Applying a totality assessment to your 17 January offending
[56] The various aspects of your 17 January offending, on my finding, would call for starting point sentences of:
(a)13 years for the lead offending;
(b)three years, six months for the strangulation offending; and
(c)18 months for the two threats to kill.
[57]That would be a total of 18 years’ imprisonment.
[58] That figure needs to be adjusted downwards to reflect the inter-related nature of the offending and to achieve a starting point sentence that is appropriate to reflect the totality of your offending on that day. To reflect totality, the total adjusted starting point sentence in relation to 17 January will be 15 years.
Your offending between 1 March 2020 and 17 January 2021
[59] We are now talking about three earlier, but distinct crimes. I will deal with them in the order they occurred.
[60] The first is a representative charge of male assaults female being your physical and psychological abuse of K during your relationship. I have already referred to the detail relating to that charge. The maximum penalty for male assaults female is two years’ imprisonment.
[61] A starting point sentence of nine months’ imprisonment is appropriate to reflect the extent of your offending on that charge.
[62] The second charge relates to the occasion on which you sexually violated K by putting your fist inside her vagina.
[63] R v AM provides guidelines for that type of crime also, again by reference to bands of seriousness. The three bands are:22
(a)band one: two to five years’ imprisonment;
(b)band two: four to ten years’ imprisonment; and
(c)band three: nine to 18 years’ imprisonment.
[64] As with rape, the maximum penalty for this type of violation is 20 years’ imprisonment.
[65] The same culpability assessment factors as apply to rape also apply to this offending.23 The most culpable factor of your 2020 sexual violation was that it was a fist you used to violate K.24
[66] Having regard to the bands in R v AM, I must place this offending in band one (towards the top of the band given the degree of violence).
[67] An appropriate starting point sentence would be three-and-a-half years’ imprisonment.

────────────────────────────────────────

Can you quote the sentencing text word for word, from "Applying a totality" up to and including "order they occurred."?

**Stored rows:**

────────────────────────────────────────

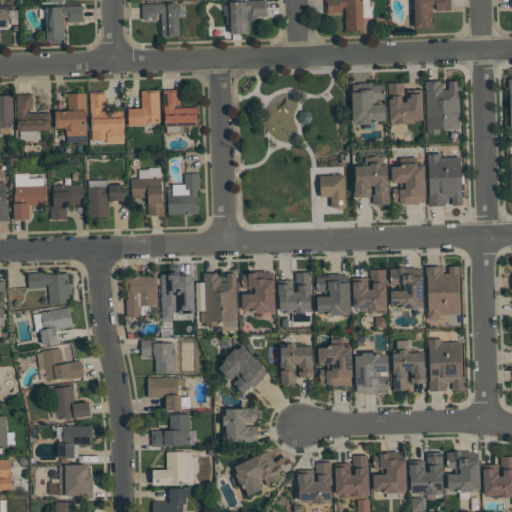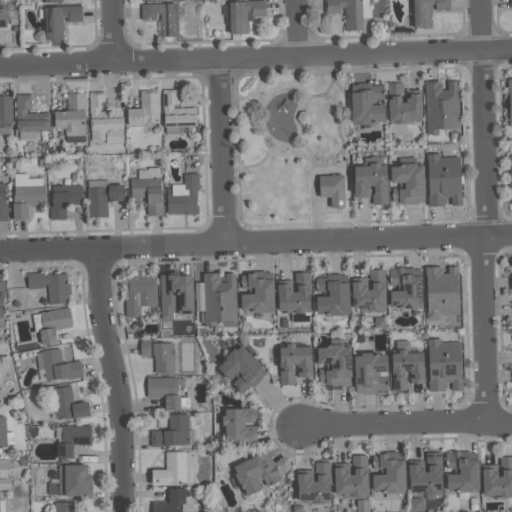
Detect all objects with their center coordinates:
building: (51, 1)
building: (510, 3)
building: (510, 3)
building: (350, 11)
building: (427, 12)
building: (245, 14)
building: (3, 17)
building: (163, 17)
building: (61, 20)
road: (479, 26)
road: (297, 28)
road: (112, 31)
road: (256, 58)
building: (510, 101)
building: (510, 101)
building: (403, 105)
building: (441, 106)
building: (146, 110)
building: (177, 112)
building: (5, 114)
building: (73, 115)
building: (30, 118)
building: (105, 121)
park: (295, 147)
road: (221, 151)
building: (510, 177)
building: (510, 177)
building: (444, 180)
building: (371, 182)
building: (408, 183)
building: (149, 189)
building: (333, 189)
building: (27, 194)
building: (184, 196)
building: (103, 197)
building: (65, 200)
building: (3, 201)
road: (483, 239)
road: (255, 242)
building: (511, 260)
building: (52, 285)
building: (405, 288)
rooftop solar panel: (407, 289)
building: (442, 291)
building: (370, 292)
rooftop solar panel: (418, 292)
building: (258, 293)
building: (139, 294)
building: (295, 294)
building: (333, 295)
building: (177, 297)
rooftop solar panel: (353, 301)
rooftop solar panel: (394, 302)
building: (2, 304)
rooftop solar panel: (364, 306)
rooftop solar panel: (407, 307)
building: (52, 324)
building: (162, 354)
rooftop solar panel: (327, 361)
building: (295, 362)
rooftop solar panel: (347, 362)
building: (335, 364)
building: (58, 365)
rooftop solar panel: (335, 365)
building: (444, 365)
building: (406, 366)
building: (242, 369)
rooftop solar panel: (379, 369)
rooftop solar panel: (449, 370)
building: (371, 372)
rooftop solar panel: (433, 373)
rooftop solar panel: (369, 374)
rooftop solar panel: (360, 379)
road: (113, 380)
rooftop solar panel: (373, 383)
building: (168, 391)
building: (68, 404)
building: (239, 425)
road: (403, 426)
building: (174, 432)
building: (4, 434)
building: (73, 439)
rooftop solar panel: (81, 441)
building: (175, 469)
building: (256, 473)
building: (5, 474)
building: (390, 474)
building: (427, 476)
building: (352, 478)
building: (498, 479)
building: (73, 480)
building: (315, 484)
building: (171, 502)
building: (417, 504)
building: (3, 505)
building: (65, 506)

────────────────────────────────────────

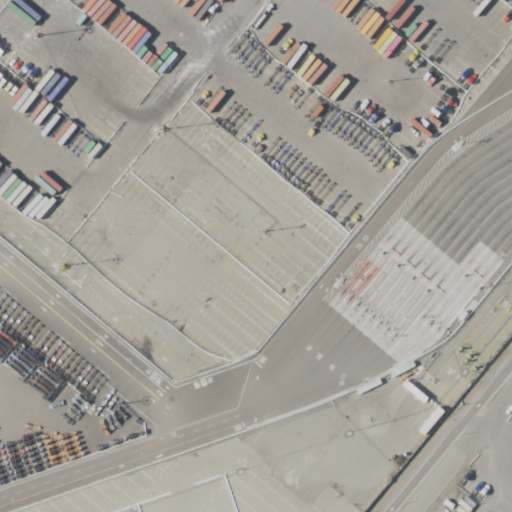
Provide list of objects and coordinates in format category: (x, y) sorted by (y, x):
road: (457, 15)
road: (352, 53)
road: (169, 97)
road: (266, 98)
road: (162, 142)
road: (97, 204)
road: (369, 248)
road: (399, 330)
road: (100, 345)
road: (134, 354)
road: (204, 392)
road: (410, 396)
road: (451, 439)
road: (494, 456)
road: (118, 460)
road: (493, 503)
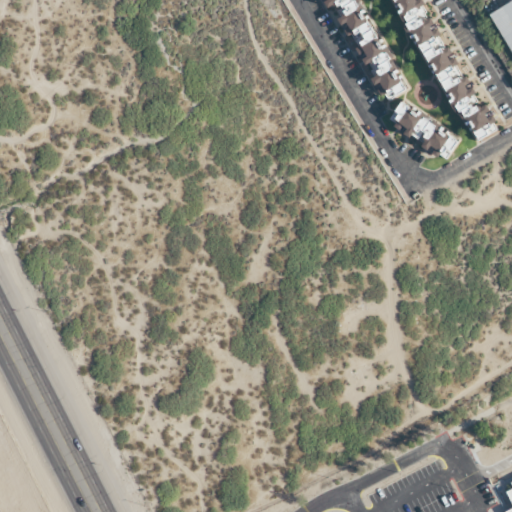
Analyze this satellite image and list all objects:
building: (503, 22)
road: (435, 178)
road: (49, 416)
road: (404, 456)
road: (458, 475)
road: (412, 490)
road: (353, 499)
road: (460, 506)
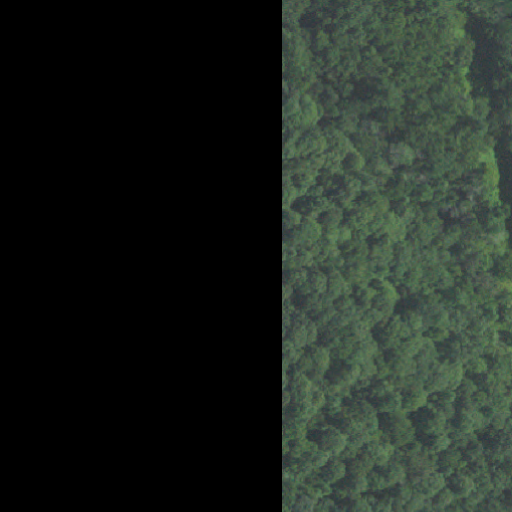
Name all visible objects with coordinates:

────────────────────────────────────────

**Task result:**
Applying a totality assessment to your 17 January offending
[56] The various aspects of your 17 January offending, on my finding, would call for starting point sentences of:
(a)13 years for the lead offending;
(b)three years, six months for the strangulation offending; and
(c)18 months for the two threats to kill.
[57]That would be a total of 18 years’ imprisonment.
[58] That figure needs to be adjusted downwards to reflect the inter-related nature of the offending and to achieve a starting point sentence that is appropriate to reflect the totality of your offending on that day. To reflect totality, the total adjusted starting point sentence in relation to 17 January will be 15 years.
Your offending between 1 March 2020 and 17 January 2021
[59] We are now talking about three earlier, but distinct crimes. I will deal with them in the order they occurred.